_WORK TASK_
The entries below are to be transcribed in full, without their images.

_INFORMATION PROVIDED_
──────

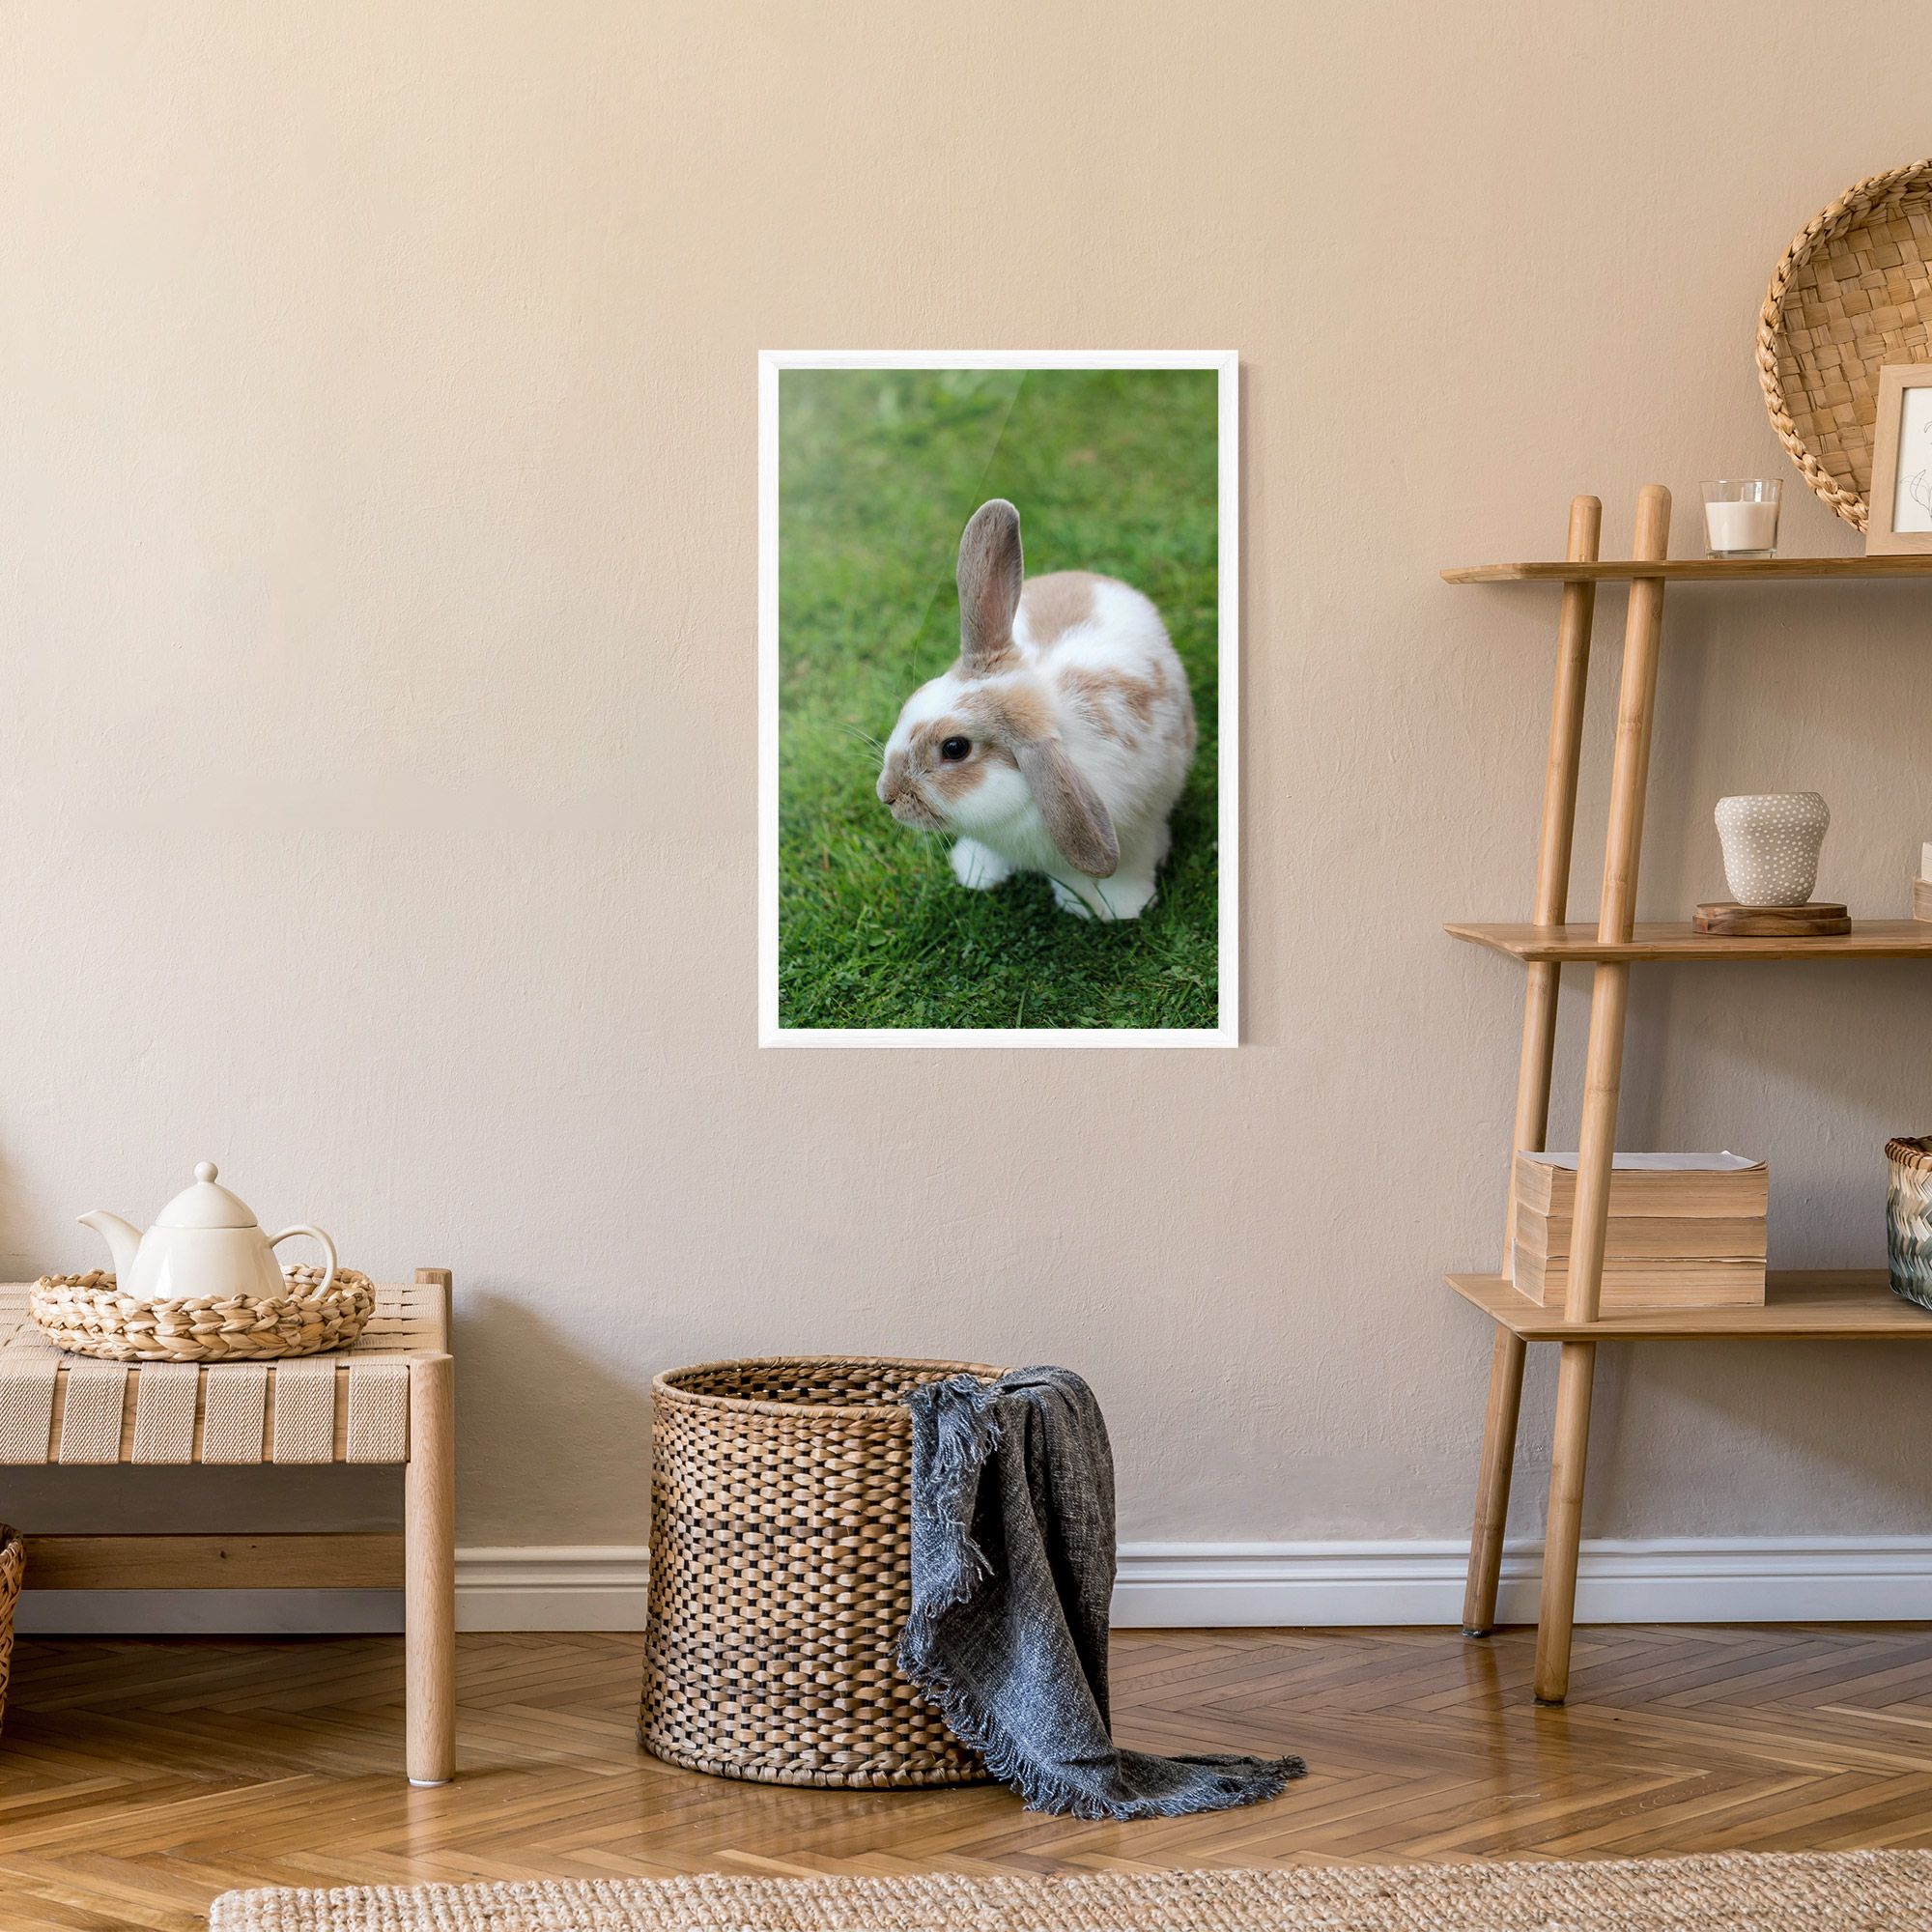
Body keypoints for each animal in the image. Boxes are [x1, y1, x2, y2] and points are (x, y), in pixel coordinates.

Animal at [876, 499, 1197, 920]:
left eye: (954, 748)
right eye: (917, 698)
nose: (887, 795)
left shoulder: (1135, 832)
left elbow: (1127, 870)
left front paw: (1121, 908)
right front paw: (975, 873)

──────

_RESULT OF THE TASK_
Body keypoints for each animal in the image. Boxes are [x1, y1, x2, y2] and points are (x, y), in pixel coordinates.

Animal at [876, 499, 1197, 920]:
left eye: (954, 748)
right eye: (917, 698)
nose: (887, 795)
left shoulder: (1135, 832)
left elbow: (1127, 870)
left front paw: (1121, 908)
right front paw: (975, 873)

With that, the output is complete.